I stopped to have a drink and a granola bar alongside a pink Elephant in Owego, NY. I mean, it really was as good a place to stop and take a breather as any, right? Maybe even better than most. It isn’t every day that you get to bask in the glory of such a fine beast.
The cockpit of my faithful companion. I don’t know if I took this picture on purpose or by accident, as I’m wont to do. Either way – the KTM is an excellent dance partner.
A lovely old sign in Owego provided me with some shade as I sipped and snacked.
Another Bull Durham sign perfectly perched above the olde tyme Harris Diner in Owego.
I didn’t really explore or dilly-dally around Owego as I was running out of time to get back to meet Kenny. So I snapped a quick photo of a You Are Here mural while sitting at a traffic light and made my way out of town. If I’m ever in the area again, something tells me I should have a closer look around. There are probably more roadsidey gems sprinkled through town.
It’s been a while since I posted any news from the front lines of the Giant Chicken Army.

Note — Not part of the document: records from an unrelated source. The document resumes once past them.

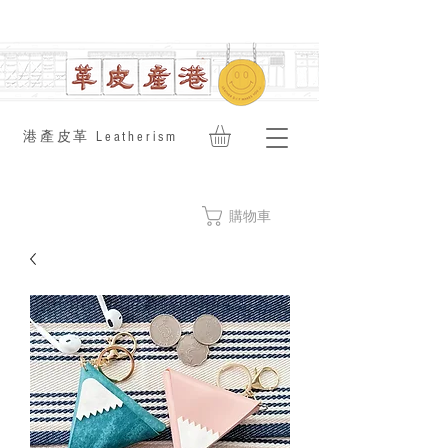
​港產皮革 Leatherism
購物車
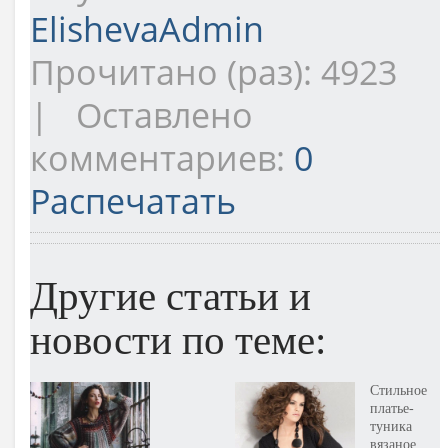
ElishevaAdmin
Прочитано (раз): 4923
| Оставлено
комментариев:
0
Распечатать
Другие статьи и
новости по теме:
Стильное
платье-
туника
вязаное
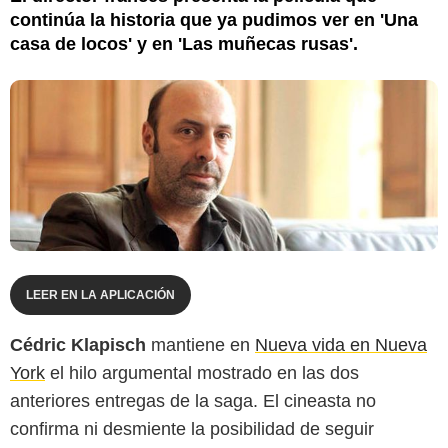
continúa la historia que ya pudimos ver en 'Una
casa de locos' y en 'Las muñecas rusas'.
LEER EN LA APLICACIÓN
Cédric Klapisch
mantiene en
Nueva vida en Nueva
York
el hilo argumental mostrado en las dos
anteriores entregas de la saga. El cineasta no
confirma ni desmiente la posibilidad de seguir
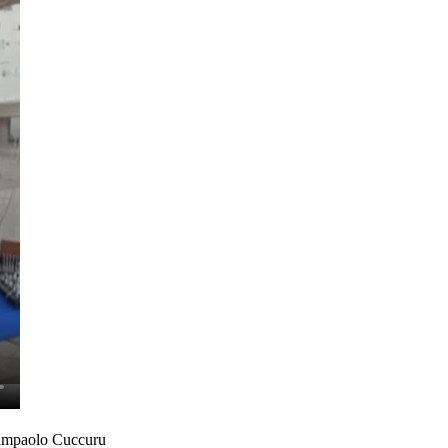
Giampaolo Cuccuru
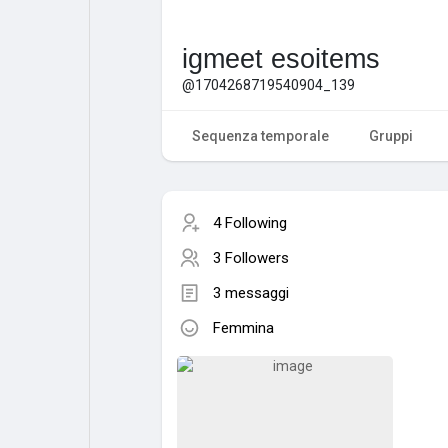
igmeet esoitems
@1704268719540904_139
Sequenza temporale
Gruppi
4 Following
3 Followers
3 messaggi
Femmina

But that is about to change, my friend. On Route 6 in the town of Wyalusing, Pennsylvania I stumbled across a mass-gathering of the feathered fiends.
When I first passed this guy on the bench I thought, wow, what a beautiful view by that little fishin’ hole. But the deep recesses of my brain must’ve recognized that something wasn’t quite right with him as I zipped by.
Waaaaaaait… I thought and pulled a u-turn.
When I pulled the KTM up behind him, he didn’t bat an eyelash or crane his neck to see who was there. No, he just sat there like… a log.
A log! Get it? He IS a log! HAHAHAHAHAHAHA! HA…HAHA…HA…whoooo 😉
Whoever put that little vignette together must get a kick out of it. When you don’t examine too closely it really looks like a person sitting there. Locals must think that guy sure loves to fish as they pass by day in day out.
Some friends have said that I have a knack for finding silly roadside things. But I swear, they’re everywhere! Maybe I’ve just got my antenna up for them all the time.